Pick out and copy every line of the data below that contains the string "makeQuery", treating uppercase and lowercase letters as different.
** Start **
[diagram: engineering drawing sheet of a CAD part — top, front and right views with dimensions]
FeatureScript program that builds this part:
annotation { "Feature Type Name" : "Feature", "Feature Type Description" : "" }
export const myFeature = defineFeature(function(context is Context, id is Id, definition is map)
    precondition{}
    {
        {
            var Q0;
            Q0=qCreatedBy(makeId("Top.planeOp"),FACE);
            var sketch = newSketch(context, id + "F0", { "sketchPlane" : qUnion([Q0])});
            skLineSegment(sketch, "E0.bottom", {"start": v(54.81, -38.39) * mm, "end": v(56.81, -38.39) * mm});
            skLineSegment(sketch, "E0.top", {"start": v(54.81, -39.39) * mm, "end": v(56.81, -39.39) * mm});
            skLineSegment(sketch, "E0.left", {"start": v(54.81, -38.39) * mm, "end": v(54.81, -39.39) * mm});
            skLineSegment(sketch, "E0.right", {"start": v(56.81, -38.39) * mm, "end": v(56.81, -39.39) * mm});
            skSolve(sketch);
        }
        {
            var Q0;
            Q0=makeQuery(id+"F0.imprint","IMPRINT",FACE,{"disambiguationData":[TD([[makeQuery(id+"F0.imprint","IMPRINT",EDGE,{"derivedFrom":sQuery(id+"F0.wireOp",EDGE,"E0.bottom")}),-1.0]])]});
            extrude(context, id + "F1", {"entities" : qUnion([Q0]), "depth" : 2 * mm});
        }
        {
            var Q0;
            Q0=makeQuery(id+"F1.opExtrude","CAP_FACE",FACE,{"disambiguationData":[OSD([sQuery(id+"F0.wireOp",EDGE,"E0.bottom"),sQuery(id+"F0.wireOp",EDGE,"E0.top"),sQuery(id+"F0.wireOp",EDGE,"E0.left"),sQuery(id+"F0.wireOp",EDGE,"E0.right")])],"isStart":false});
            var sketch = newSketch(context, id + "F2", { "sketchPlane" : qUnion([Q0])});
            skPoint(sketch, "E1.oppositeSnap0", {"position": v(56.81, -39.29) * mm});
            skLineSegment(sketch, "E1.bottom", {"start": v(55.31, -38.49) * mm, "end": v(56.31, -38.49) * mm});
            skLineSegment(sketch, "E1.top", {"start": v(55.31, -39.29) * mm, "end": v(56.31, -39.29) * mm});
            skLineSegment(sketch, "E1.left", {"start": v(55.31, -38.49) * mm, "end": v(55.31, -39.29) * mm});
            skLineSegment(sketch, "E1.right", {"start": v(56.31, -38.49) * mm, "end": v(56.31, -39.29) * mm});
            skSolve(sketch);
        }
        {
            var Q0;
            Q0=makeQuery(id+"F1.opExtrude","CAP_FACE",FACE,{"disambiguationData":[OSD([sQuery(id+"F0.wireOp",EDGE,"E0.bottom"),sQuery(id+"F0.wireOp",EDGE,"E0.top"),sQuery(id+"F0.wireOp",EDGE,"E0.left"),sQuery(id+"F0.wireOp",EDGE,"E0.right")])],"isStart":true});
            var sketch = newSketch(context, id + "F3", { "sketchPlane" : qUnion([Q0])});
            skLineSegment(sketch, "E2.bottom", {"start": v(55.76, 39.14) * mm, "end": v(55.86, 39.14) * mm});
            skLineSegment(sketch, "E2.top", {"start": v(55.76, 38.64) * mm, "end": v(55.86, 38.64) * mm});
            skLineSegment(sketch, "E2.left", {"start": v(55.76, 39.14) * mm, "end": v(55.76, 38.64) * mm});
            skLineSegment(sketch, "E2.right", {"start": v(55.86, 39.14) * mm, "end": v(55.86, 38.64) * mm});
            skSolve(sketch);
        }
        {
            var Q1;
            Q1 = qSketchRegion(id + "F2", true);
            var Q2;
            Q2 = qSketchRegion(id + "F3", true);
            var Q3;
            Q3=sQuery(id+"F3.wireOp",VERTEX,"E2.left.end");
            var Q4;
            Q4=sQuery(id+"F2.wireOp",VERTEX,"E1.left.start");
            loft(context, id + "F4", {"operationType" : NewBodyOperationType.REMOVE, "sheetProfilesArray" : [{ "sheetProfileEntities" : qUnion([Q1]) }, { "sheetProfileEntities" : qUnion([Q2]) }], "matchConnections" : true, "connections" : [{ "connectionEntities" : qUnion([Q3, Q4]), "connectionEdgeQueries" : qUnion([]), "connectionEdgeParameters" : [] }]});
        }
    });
** End **
### Correct answer
            Q0=makeQuery(id+"F0.imprint","IMPRINT",FACE,{"disambiguationData":[TD([[makeQuery(id+"F0.imprint","IMPRINT",EDGE,{"derivedFrom":sQuery(id+"F0.wireOp",EDGE,"E0.bottom")}),-1.0]])]});
            Q0=makeQuery(id+"F1.opExtrude","CAP_FACE",FACE,{"disambiguationData":[OSD([sQuery(id+"F0.wireOp",EDGE,"E0.bottom"),sQuery(id+"F0.wireOp",EDGE,"E0.top"),sQuery(id+"F0.wireOp",EDGE,"E0.left"),sQuery(id+"F0.wireOp",EDGE,"E0.right")])],"isStart":false});
            Q0=makeQuery(id+"F1.opExtrude","CAP_FACE",FACE,{"disambiguationData":[OSD([sQuery(id+"F0.wireOp",EDGE,"E0.bottom"),sQuery(id+"F0.wireOp",EDGE,"E0.top"),sQuery(id+"F0.wireOp",EDGE,"E0.left"),sQuery(id+"F0.wireOp",EDGE,"E0.right")])],"isStart":true});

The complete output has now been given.